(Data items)
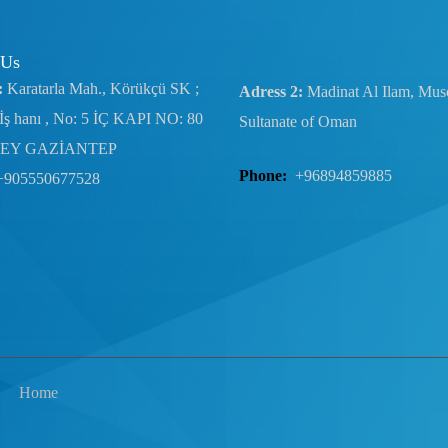
 Us
:
Karatarla Mah., Körükçü SK ;
Adress 2:
Madinat Al Ilam, Musc
İş hanı , No: 5 İÇ KAPI NO: 80
Sultanate of Oman
EY GAZİANTEP
Phone:
+96894859885
+905550677528
Home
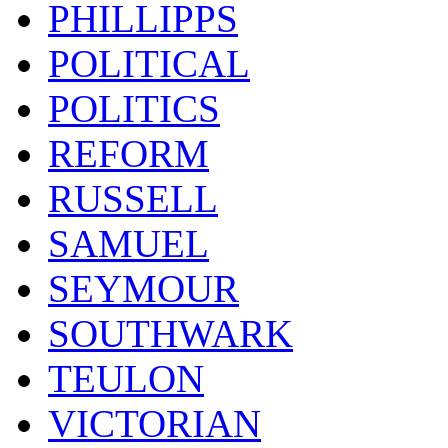
PHILLIPPS
POLITICAL
POLITICS
REFORM
RUSSELL
SAMUEL
SEYMOUR
SOUTHWARK
TEULON
VICTORIAN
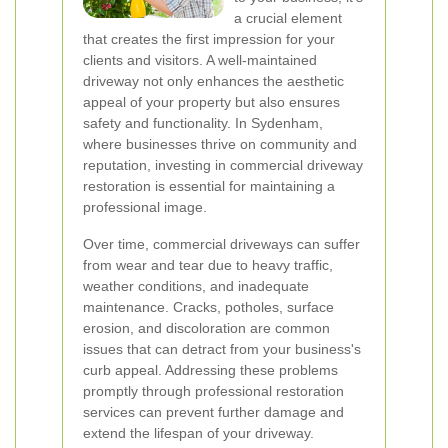
a crucial element
that creates the first impression for your
clients and visitors. A well-maintained
driveway not only enhances the aesthetic
appeal of your property but also ensures
safety and functionality. In Sydenham,
where businesses thrive on community and
reputation, investing in commercial driveway
restoration is essential for maintaining a
professional image.
Over time, commercial driveways can suffer
from wear and tear due to heavy traffic,
weather conditions, and inadequate
maintenance. Cracks, potholes, surface
erosion, and discoloration are common
issues that can detract from your business's
curb appeal. Addressing these problems
promptly through professional restoration
services can prevent further damage and
extend the lifespan of your driveway.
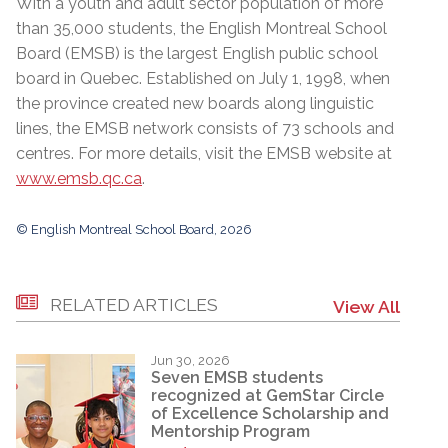
With a youth and adult sector population of more
than 35,000 students, the English Montreal School
Board (EMSB) is the largest English public school
board in Quebec. Established on July 1, 1998, when
the province created new boards along linguistic
lines, the EMSB network consists of 73 schools and
centres. For more details, visit the EMSB website at
www.emsb.qc.ca
.
© English Montreal School Board, 2026
RELATED ARTICLES
View All
Jun 30, 2026
Seven EMSB students
recognized at GemStar Circle
of Excellence Scholarship and
Mentorship Program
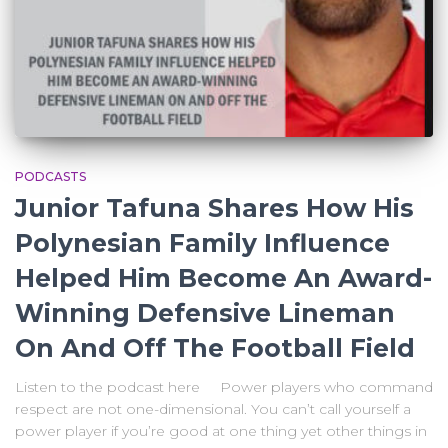
PODCASTS
Junior Tafuna Shares How His
Polynesian Family Influence
Helped Him Become An Award-
Winning Defensive Lineman
On And Off The Football Field
Listen to the podcast here Power players who command
respect are not one-dimensional. You can’t call yourself a
power player if you’re good at one thing yet other things in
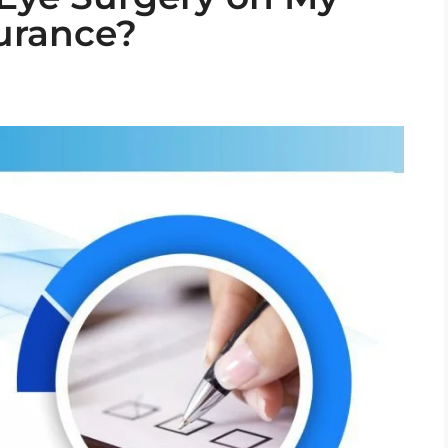
surance?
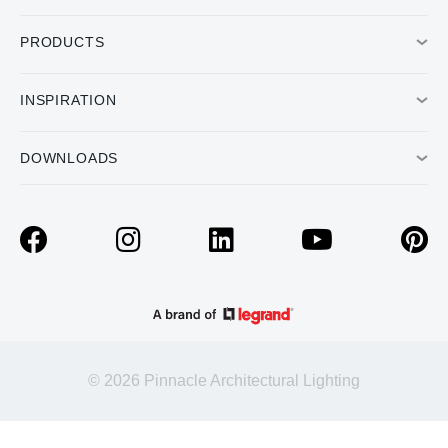
PRODUCTS
INSPIRATION
DOWNLOADS
© 2026 Pinnacle Architectural Lighting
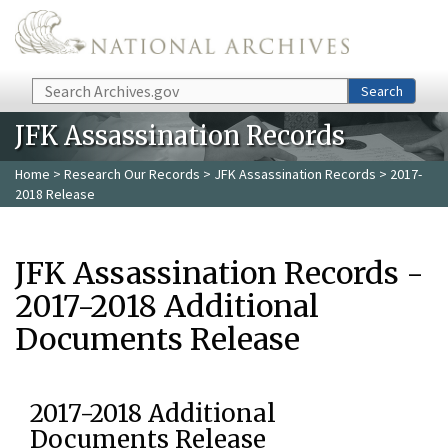
Skip to main content
Search
Search
JFK Assassination Records
Home
>
Research Our Records
>
JFK Assassination Records
> 2017-
2018 Release
JFK Assassination Records -
2017-2018 Additional
Documents Release
2017-2018 Additional
Documents Release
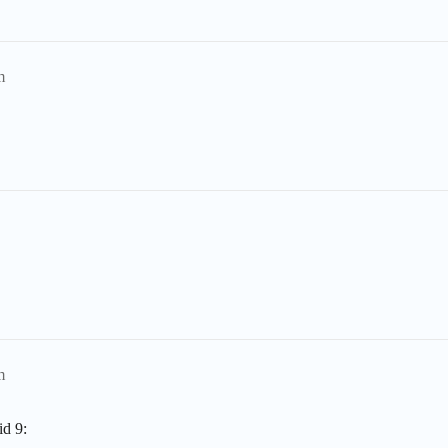
m
m
id 9:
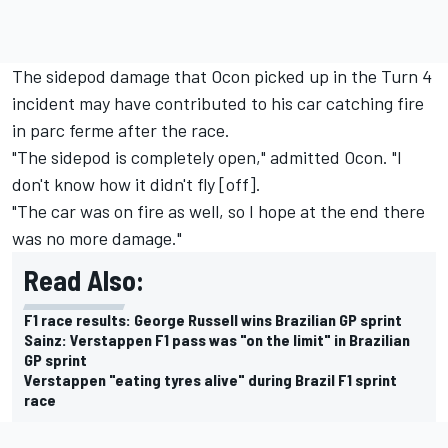
The sidepod damage that Ocon picked up in the Turn 4
incident may have contributed to his car catching fire
in parc ferme after the race.
"The sidepod is completely open," admitted Ocon. "I
don't know how it didn't fly [off].
"The car was on fire as well, so I hope at the end there
was no more damage."
Read Also:
F1 race results: George Russell wins Brazilian GP sprint
Sainz: Verstappen F1 pass was "on the limit" in Brazilian
GP sprint
Verstappen "eating tyres alive" during Brazil F1 sprint
race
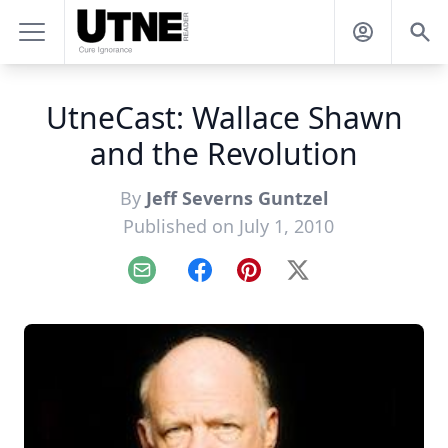
UtneCast: Wallace Shawn
and the Revolution
By
Jeff Severns Guntzel
Published on July 1, 2010
Email
Facebook
Pinterest
X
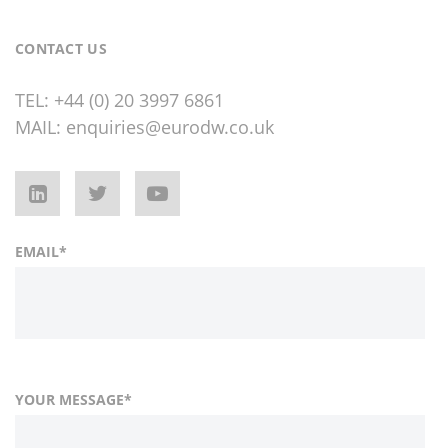
CONTACT US
TEL:
+44 (0) 20 3997 6861
MAIL:
enquiries@eurodw.co.uk
EMAIL
*
YOUR MESSAGE
*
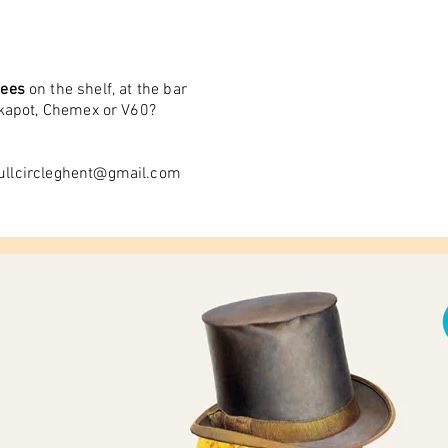
fees
on the shelf, at the bar
okapot, Chemex or V60?
ullcircleghent@gmail.com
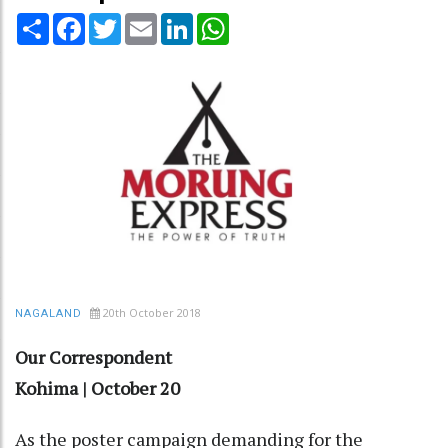
Share
Facebook
Twitter
Email
LinkedIn
WhatsApp
20th October 2018
NAGALAND
Our Correspondent
Kohima | October 20
As the poster campaign demanding for the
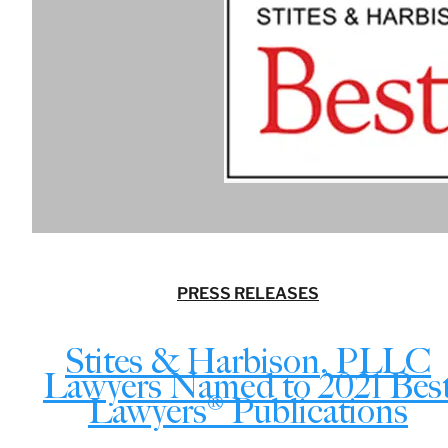
PRESS RELEASES
Stites & Harbison, PLLC
Lawyers Named to 2021 Bes
Lawyers® Publications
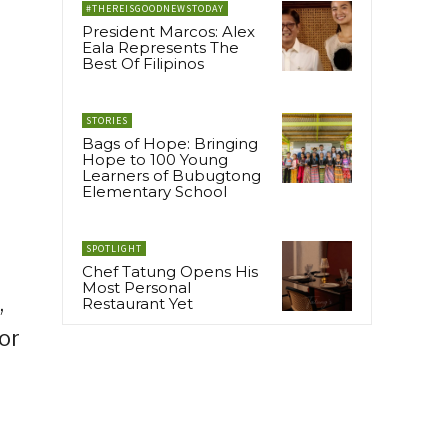
#THEREISGOODNEWSTODAY
President Marcos: Alex
Eala Represents The
Best Of Filipinos
STORIES
Bags of Hope: Bringing
Hope to 100 Young
Learners of Bubugtong
Elementary School
SPOTLIGHT
Chef Tatung Opens His
Most Personal
,
Restaurant Yet
or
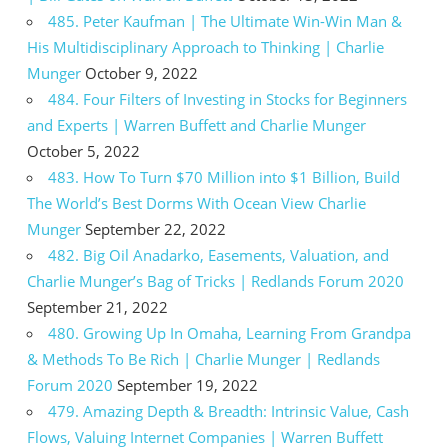
485. Peter Kaufman | The Ultimate Win-Win Man &
His Multidisciplinary Approach to Thinking | Charlie
Munger
October 9, 2022
484. Four Filters of Investing in Stocks for Beginners
and Experts | Warren Buffett and Charlie Munger
October 5, 2022
483. How To Turn $70 Million into $1 Billion, Build
The World’s Best Dorms With Ocean View Charlie
Munger
September 22, 2022
482. Big Oil Anadarko, Easements, Valuation, and
Charlie Munger’s Bag of Tricks | Redlands Forum 2020
September 21, 2022
480. Growing Up In Omaha, Learning From Grandpa
& Methods To Be Rich | Charlie Munger | Redlands
Forum 2020
September 19, 2022
479. Amazing Depth & Breadth: Intrinsic Value, Cash
Flows, Valuing Internet Companies | Warren Buffett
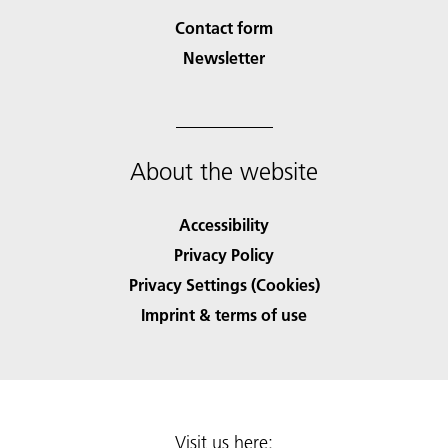
Contact form
Newsletter
About the website
Accessibility
Privacy Policy
Privacy Settings (Cookies)
Imprint & terms of use
Visit us here:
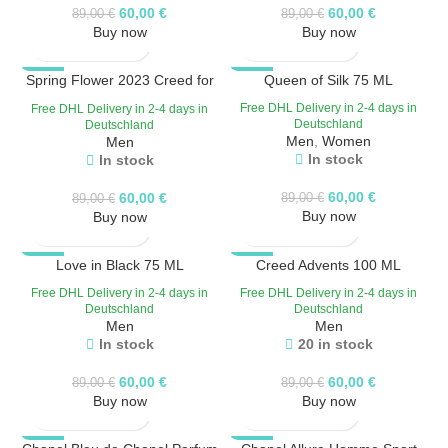
60,00
€
60,00
€
89,00
€
89,00
€
Buy now
Buy now
Spring Flower 2023 Creed for
-33%
-33%
Queen of Silk 75 ML
women
HOT
Free DHL Delivery in 2-4 days in
Free DHL Delivery in 2-4 days in
Deutschland
Deutschland
Men
,
Women
Men
In stock
In stock
60,00
€
60,00
€
89,00
€
89,00
€
Buy now
Buy now
-33%
Love in Black 75 ML
-33%
Creed Advents 100 ML
HOT
Free DHL Delivery in 2-4 days in
Free DHL Delivery in 2-4 days in
Deutschland
Deutschland
Men
Men
In stock
20 in stock
60,00
€
60,00
€
89,00
€
89,00
€
Buy now
Buy now
-33%
-33%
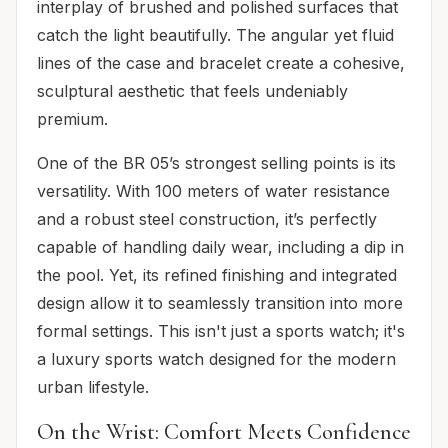
interplay of brushed and polished surfaces that
catch the light beautifully. The angular yet fluid
lines of the case and bracelet create a cohesive,
sculptural aesthetic that feels undeniably
premium.
One of the BR 05’s strongest selling points is its
versatility. With 100 meters of water resistance
and a robust steel construction, it’s perfectly
capable of handling daily wear, including a dip in
the pool. Yet, its refined finishing and integrated
design allow it to seamlessly transition into more
formal settings. This isn't just a sports watch; it's
a luxury sports watch designed for the modern
urban lifestyle.
On the Wrist: Comfort Meets Confidence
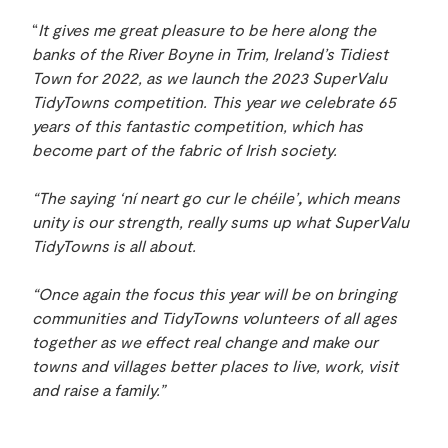
“
It gives me great pleasure to be here along the
banks of the River Boyne in Trim, Ireland’s Tidiest
Town for 2022, as we launch the 2023 SuperValu
TidyTowns competition. This year we celebrate 65
years of this fantastic competition, which has
become part of the fabric of Irish society.
“The saying ‘ní neart go cur le chéile’
,
which means
unity is our strength, really sums up what SuperValu
TidyTowns is all about.
“Once again the focus this year will be on bringing
communities and TidyTowns volunteers of all ages
together as we effect real change and make our
towns and villages better places to live, work, visit
and raise a family.”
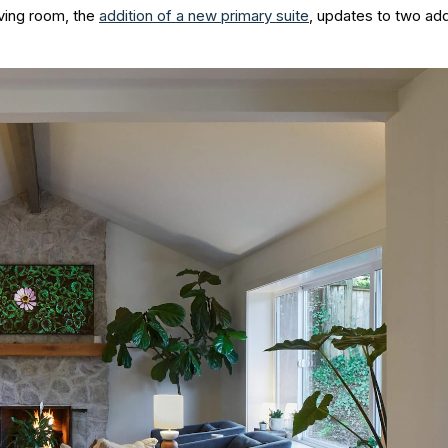
iving room, the
addition of a new primary suite
, updates to two addi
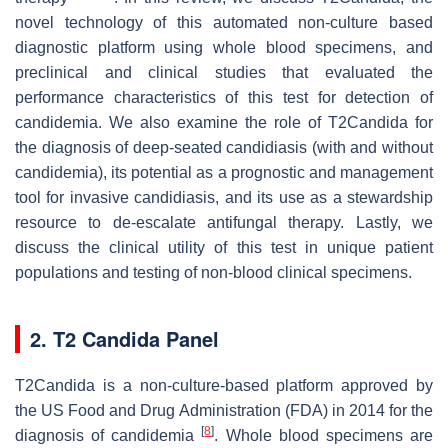
novel technology of this automated non-culture based
diagnostic platform using whole blood specimens, and
preclinical and clinical studies that evaluated the
performance characteristics of this test for detection of
candidemia. We also examine the role of T2Candida for
the diagnosis of deep-seated candidiasis (with and without
candidemia), its potential as a prognostic and management
tool for invasive candidiasis, and its use as a stewardship
resource to de-escalate antifungal therapy. Lastly, we
discuss the clinical utility of this test in unique patient
populations and testing of non-blood clinical specimens.
2. T2 Candida Panel
T2Candida is a non-culture-based platform approved by
the US Food and Drug Administration (FDA) in 2014 for the
[
8
]
diagnosis of candidemia
. Whole blood specimens are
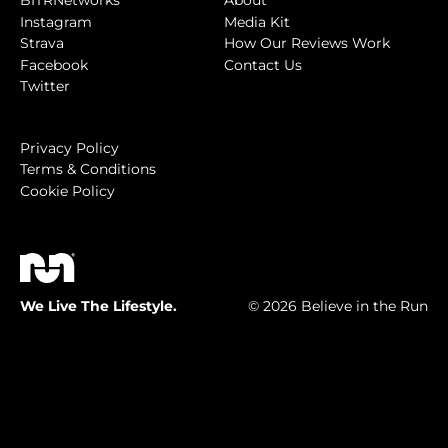
BITRNetworks
About
Instagram
Media Kit
Strava
How Our Reviews Work
Facebook
Contact Us
Twitter
Privacy Policy
Terms & Conditions
Cookie Policy
We Live The Lifestyle.
© 2026 Believe in the Run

◆ **Task requirements**:
Print all of the records shown above exactly, leaving out each picture.

◆ **Answer to this problem**:
 Us
:
Karatarla Mah., Körükçü SK ;
Adress 2:
Madinat Al Ilam, Musc
İş hanı , No: 5 İÇ KAPI NO: 80
Sultanate of Oman
EY GAZİANTEP
Phone:
+96894859885
+905550677528
Home
PHILLIPPS
POLITICAL
POLITICS
REFORM
RUSSELL
SAMUEL
SEYMOUR
SOUTHWARK
TEULON
VICTORIAN
a crucial element
that creates the first impression for your
clients and visitors. A well-maintained
driveway not only enhances the aesthetic
appeal of your property but also ensures
safety and functionality. In Sydenham,
where businesses thrive on community and
reputation, investing in commercial driveway
restoration is essential for maintaining a
professional image.
Over time, commercial driveways can suffer
from wear and tear due to heavy traffic,
weather conditions, and inadequate
maintenance. Cracks, potholes, surface
erosion, and discoloration are common
issues that can detract from your business's
curb appeal. Addressing these problems
promptly through professional restoration
services can prevent further damage and
extend the lifespan of your driveway.
With a youth and adult sector population of more
than 35,000 students, the English Montreal School
Board (EMSB) is the largest English public school
board in Quebec. Established on July 1, 1998, when
the province created new boards along linguistic
lines, the EMSB network consists of 73 schools and
centres. For more details, visit the EMSB website at
www.emsb.qc.ca
.
© English Montreal School Board, 2026
RELATED ARTICLES
View All
Jun 30, 2026
Seven EMSB students
recognized at GemStar Circle
of Excellence Scholarship and
Mentorship Program
PODCASTS
Junior Tafuna Shares How His
Polynesian Family Influence
Helped Him Become An Award-
Winning Defensive Lineman
On And Off The Football Field
Listen to the podcast here Power players who command
respect are not one-dimensional. You can’t call yourself a
power player if you’re good at one thing yet other things in
surance?
PRODUCTS
INSPIRATION
DOWNLOADS
© 2026 Pinnacle Architectural Lighting
Skip to main content
Search
Search
JFK Assassination Records
Home
>
Research Our Records
>
JFK Assassination Records
> 2017-
2018 Release
JFK Assassination Records -
2017-2018 Additional
Documents Release
2017-2018 Additional
Documents Release
m
m
id 9:
The sidepod damage that Ocon picked up in the Turn 4
incident may have contributed to his car catching fire
in parc ferme after the race.
"The sidepod is completely open," admitted Ocon. "I
don't know how it didn't fly [off].
"The car was on fire as well, so I hope at the end there
was no more damage."
Read Also:
F1 race results: George Russell wins Brazilian GP sprint
Sainz: Verstappen F1 pass was "on the limit" in Brazilian
GP sprint
Verstappen "eating tyres alive" during Brazil F1 sprint
race
UtneCast: Wallace Shawn
and the Revolution
By
Jeff Severns Guntzel
Published on July 1, 2010
Email
Facebook
Pinterest
X
CONTACT US
TEL:
+44 (0) 20 3997 6861
MAIL:
enquiries@eurodw.co.uk
EMAIL
*
YOUR MESSAGE
*
fees
on the shelf, at the bar
okapot, Chemex or V60?
ullcircleghent@gmail.com
Share
Facebook
Twitter
Email
LinkedIn
WhatsApp
20th October 2018
NAGALAND
Our Correspondent
Kohima | October 20
As the poster campaign demanding for the
PRESS RELEASES
Stites & Harbison, PLLC
Lawyers Named to 2021 Bes
Lawyers® Publications
#THEREISGOODNEWSTODAY
President Marcos: Alex
Eala Represents The
Best Of Filipinos
STORIES
Bags of Hope: Bringing
Hope to 100 Young
Learners of Bubugtong
Elementary School
SPOTLIGHT
Chef Tatung Opens His
Most Personal
,
Restaurant Yet
or
485. Peter Kaufman | The Ultimate Win-Win Man &
His Multidisciplinary Approach to Thinking | Charlie
Munger
October 9, 2022
484. Four Filters of Investing in Stocks for Beginners
and Experts | Warren Buffett and Charlie Munger
October 5, 2022
483. How To Turn $70 Million into $1 Billion, Build
The World’s Best Dorms With Ocean View Charlie
Munger
September 22, 2022
482. Big Oil Anadarko, Easements, Valuation, and
Charlie Munger’s Bag of Tricks | Redlands Forum 2020
September 21, 2022
480. Growing Up In Omaha, Learning From Grandpa
& Methods To Be Rich | Charlie Munger | Redlands
Forum 2020
September 19, 2022
479. Amazing Depth & Breadth: Intrinsic Value, Cash
Flows, Valuing Internet Companies | Warren Buffett
Contact form
Newsletter
About the website
Accessibility
Privacy Policy
Privacy Settings (Cookies)
Imprint & terms of use
Visit us here:
60,00
€
60,00
€
89,00
€
89,00
€
Buy now
Buy now
Spring Flower 2023 Creed for
-33%
-33%
Queen of Silk 75 ML
women
HOT
Free DHL Delivery in 2-4 days in
Free DHL Delivery in 2-4 days in
Deutschland
Deutschland
Men
,
Women
Men
In stock
In stock
60,00
€
60,00
€
89,00
€
89,00
€
Buy now
Buy now
-33%
Love in Black 75 ML
-33%
Creed Advents 100 ML
HOT
Free DHL Delivery in 2-4 days in
Free DHL Delivery in 2-4 days in
Deutschland
Deutschland
Men
Men
In stock
20 in stock
60,00
€
60,00
€
89,00
€
89,00
€
Buy now
Buy now
-33%
-33%
interplay of brushed and polished surfaces that
catch the light beautifully. The angular yet fluid
lines of the case and bracelet create a cohesive,
sculptural aesthetic that feels undeniably
premium.
One of the BR 05’s strongest selling points is its
versatility. With 100 meters of water resistance
and a robust steel construction, it’s perfectly
capable of handling daily wear, including a dip in
the pool. Yet, its refined finishing and integrated
design allow it to seamlessly transition into more
formal settings. This isn't just a sports watch; it's
a luxury sports watch designed for the modern
urban lifestyle.
On the Wrist: Comfort Meets Confidence
“
It gives me great pleasure to be here along the
banks of the River Boyne in Trim, Ireland’s Tidiest
Town for 2022, as we launch the 2023 SuperValu
TidyTowns competition. This year we celebrate 65
years of this fantastic competition, which has
become part of the fabric of Irish society.
“The saying ‘ní neart go cur le chéile’
,
which means
unity is our strength, really sums up what SuperValu
TidyTowns is all about.
“Once again the focus this year will be on bringing
communities and TidyTowns volunteers of all ages
together as we effect real change and make our
towns and villages better places to live, work, visit
and raise a family.”
iving room, the
addition of a new primary suite
, updates to two addi
novel technology of this automated non-culture based
diagnostic platform using whole blood specimens, and
preclinical and clinical studies that evaluated the
performance characteristics of this test for detection of
candidemia. We also examine the role of T2Candida for
the diagnosis of deep-seated candidiasis (with and without
candidemia), its potential as a prognostic and management
tool for invasive candidiasis, and its use as a stewardship
resource to de-escalate antifungal therapy. Lastly, we
discuss the clinical utility of this test in unique patient
populations and testing of non-blood clinical specimens.
2. T2 Candida Panel
T2Candida is a non-culture-based platform approved by
the US Food and Drug Administration (FDA) in 2014 for the
[
8
]
diagnosis of candidemia
. Whole blood specimens are
BITRNetworks
About
Instagram
Media Kit
Strava
How Our Reviews Work
Facebook
Contact Us
Twitter
Privacy Policy
Terms & Conditions
Cookie Policy
We Live The Lifestyle.
© 2026 Believe in the Run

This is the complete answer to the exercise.